The Subversively Ironic Joke of the Diotima Principle in Art and Science

In Shakespeare's the Merchant of Venice, Portia, like Mozart's Pamina in the Magic Flute performs a service that is emblematic of dissolving the obscurantism of superstition of symbolic magic of that particular time and era. This recurring principle reverts to all so called mystery religions from time immemorial worship of a infantile belief in the Sibyl in mythology. In every instance great artists have exposed the oligarchic use of "mind control," or perhaps better "below the belt" control.

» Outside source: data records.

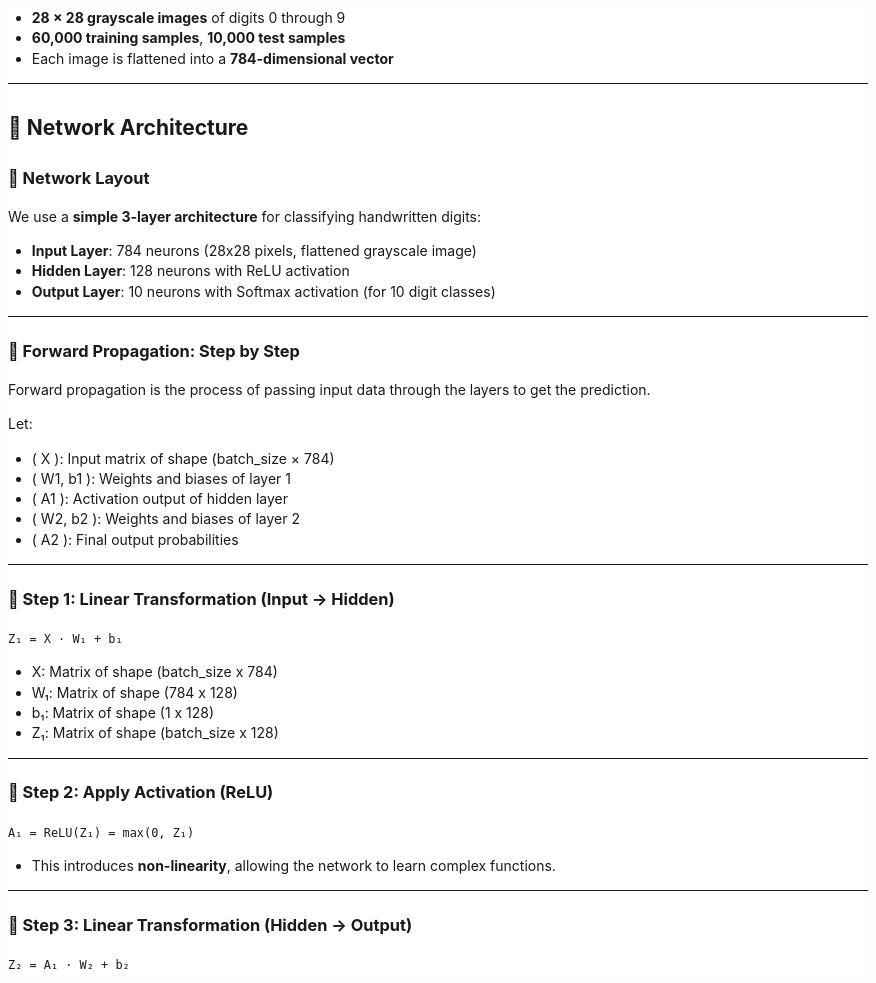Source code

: - **28 × 28 grayscale images** of digits 0 through 9
- **60,000 training samples**, **10,000 test samples**
- Each image is flattened into a **784-dimensional vector**

---

## 🧱 Network Architecture

### 📐 Network Layout

We use a **simple 3-layer architecture** for classifying handwritten digits:

- **Input Layer**: 784 neurons (28x28 pixels, flattened grayscale image)
- **Hidden Layer**: 128 neurons with ReLU activation
- **Output Layer**: 10 neurons with Softmax activation (for 10 digit classes)

---

### 🔄 Forward Propagation: Step by Step

Forward propagation is the process of passing input data through the layers to get the prediction.

Let:
- \( X \): Input matrix of shape (batch_size × 784)
- \( W1, b1 \): Weights and biases of layer 1
- \( A1 \): Activation output of hidden layer
- \( W2, b2 \): Weights and biases of layer 2
- \( A2 \): Final output probabilities

---

### 🔹 Step 1: Linear Transformation (Input → Hidden)

`Z₁ = X · W₁ + b₁`

- X:     Matrix of shape (batch_size x 784)  
- W₁:    Matrix of shape (784 x 128) 
- b₁:    Matrix of shape (1 x 128)  
- Z₁:    Matrix of shape (batch_size x 128)


---

### 🔹 Step 2: Apply Activation (ReLU)

`A₁ = ReLU(Z₁) = max(0, Z₁)`

- This introduces **non-linearity**, allowing the network to learn complex functions.

---

### 🔹 Step 3: Linear Transformation (Hidden → Output)

`Z₂ = A₁ · W₂ + b₂`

For Shakespeare the target is the then current Cabalistic (with a capital C) Rosicrucians of the Tudor court. For Mozart it is the ritual of masonic Magick (with the obligatory ending "k.") So too did Cervantes utilize Dulcinea del Toboso as the joke against the Spanish soap opera quality in romantic fantasizing.

As I have attempted to advance from time to time in these pages a rebirth of method of anti symbolic truth seeking reverts always to the classical radical anti oligarchy philosophy embedded in Plato's method of questioning the underlying hypotheses of society's ruling assumptions. So too, properly situated, did Bernhard Riemann's Hypothesen, lead to the undermining later of Bertrand Russell's symbolic (or magical) logic by Riemann's acolyte Gödel.

Just as in Dante Alighieri's Beatrice and Beethoven's Fidelio, so too in Plato's Diotima an overturning of the oligarchy's hold over a superstitious and manipulated audience evolves. Here, as with LaRouche, from the adumbration of what Leibniz held as sufficient reason, does the categorical separation of art from science become inconsequentially meaningless.